Chiesti i domiciliari per l’omicida di Nadia

UDINE. Le condizioni di salute fisiche e mentali in cui versa Francesco Mazzega, il 36enne reo confesso dell’omicidio della fidanzata Nadia Orlando e rinchiuso nel carcere di via Spalato, hanno indotto i suoi legali a presentare istanza al Tribunale del Riesame di Trieste affinché il collegio valuti l’eventuale possibilità di una misura cautelare alternativa alla detenzione.
La richiesta è stata depositata mercoledì dagli avvocati Federico Carnelutti e Annaleda Galluzzo, dopo che lunedì i legali avevano incontrato il proprio assistito. Mazzega, originario di Muzzana del Turgnano e residente a Spilimbergo, si trova in carcere dal 10 agosto scorso, giorno del suo trentaseiesimo compleanno, dopo un periodo trascorso nel reparto di psichiatria dell’ospedale Santa Maria della Misericordia successivo alla confessione del delitto.
Il 36enne ha raccontato agli inquirenti – le indagini sono in mano alla Squadra mobile, coordinata dal vicequestore aggiunto Massimiliano Ortolan – di aver ucciso Nadia, 21enne di Vidulis, nella notte tra lunedì 31 luglio e martedì primo agosto e di aver girato in auto, con il corpo della ragazza al suo fianco, fino a quando ha deciso di presentarsi spontaneamente alla polizia stradale di Palmanova.
Agli occhi del legali, Mazzega è apparso «in uno stato di profonda prostrazione, fisica e mentale». Lo descrivono come una persona «in palese stato confusionale» e il ritorno in carcere «avrebbe amplificato la sua prostrazione, così come la consapevolezza di quel che sta vivendo e della gravità della situazione».

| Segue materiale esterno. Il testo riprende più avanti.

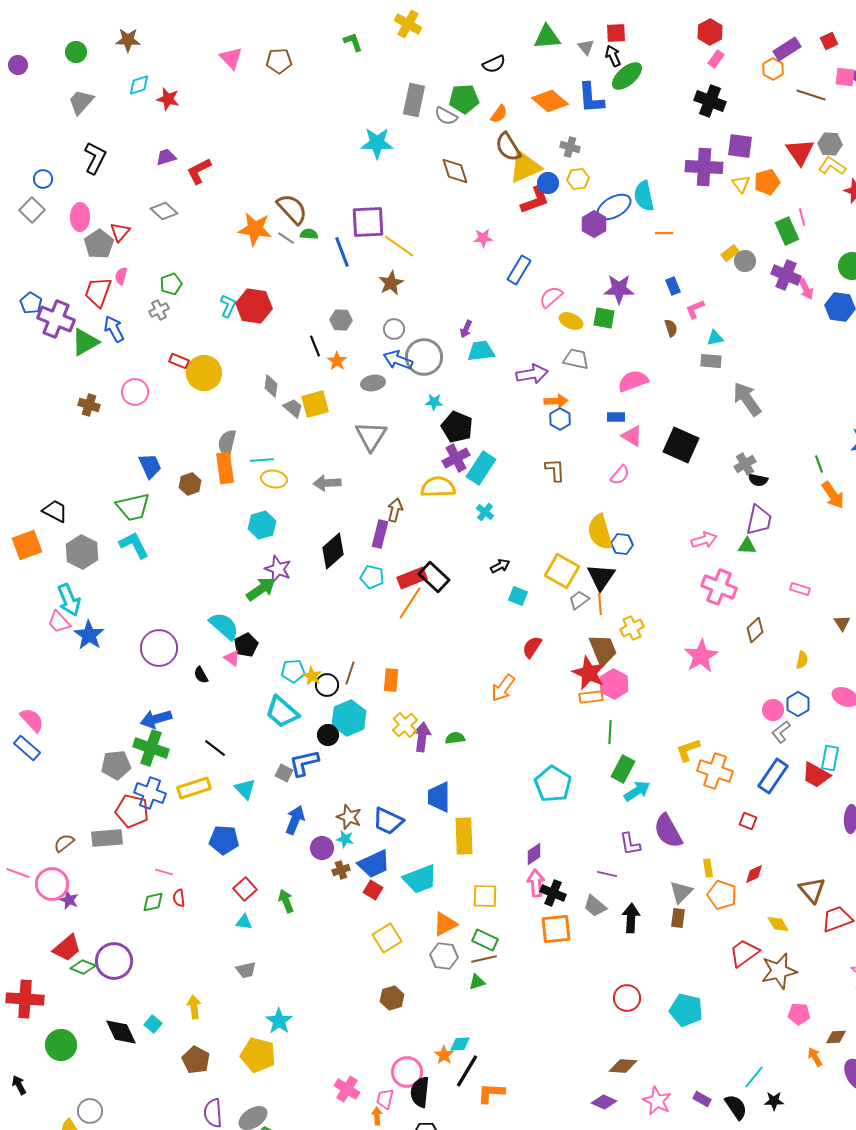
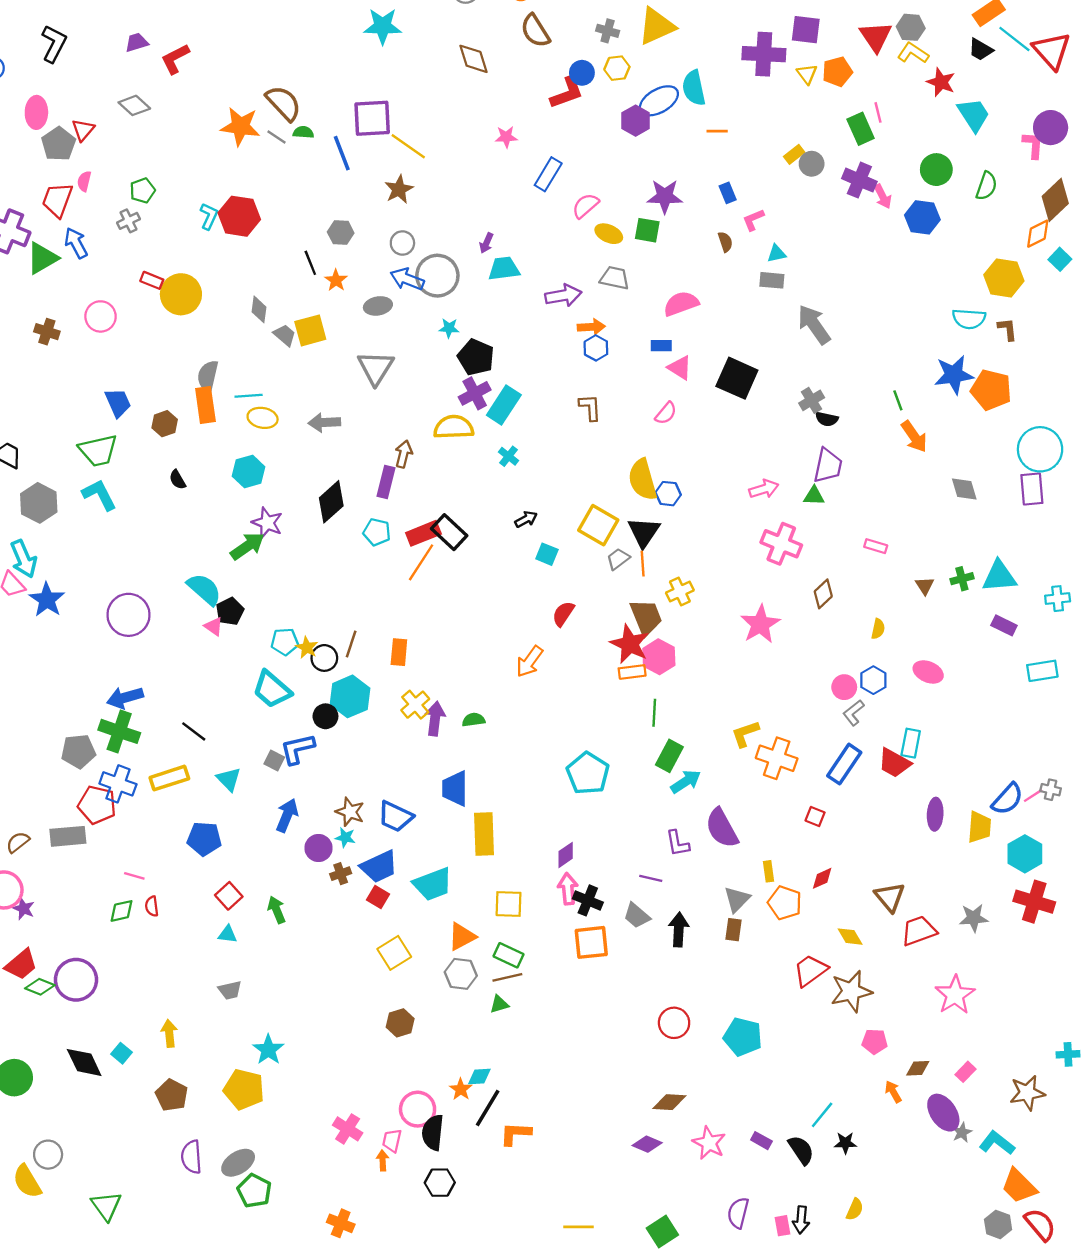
yellow triangle: (525, 167) -> (657, 26), moved
black semicircle: (201, 675) -> (177, 480), moved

Ecco perché hanno voluto portare all’attenzione del collegio lo stato psicofisico in cui versa l’omicida. «Alla luce della situazione complessiva della persona e delle problematiche sanitarie che sono emerse – spiega l’avvocato Carnelutti – chiediamo, senza entrare nel merito della colpevolezza, una valutazione sotto il profilo cautelare. Chiediamo che il collegio valuti se il nostro assistito debba attendere in carcere l’esito del procedimento oppure se, per esempio, possano essere disposti i domiciliari con il braccialetto o una misura cautelare alternativa alla detenzione».
Una delle esigenze che avevano imposto il regime carcerario, emersa in precedenza, riguardava proprio «l’inquinamento probatorio, che ora – aggiunge il legale di Mazzega – alla luce delle indagini svolte finora non sussisterebbe più».
Il tribunale del Riesame si dovrebbe esprimere entro fine mese dichiarando l’inammissibilità della richiesta oppure, al contrario, il suo accoglimento, decidendo di annullare o riformulare l’ordinanza di custodia cautelare in carcere disposta dal gip Andrea Comez.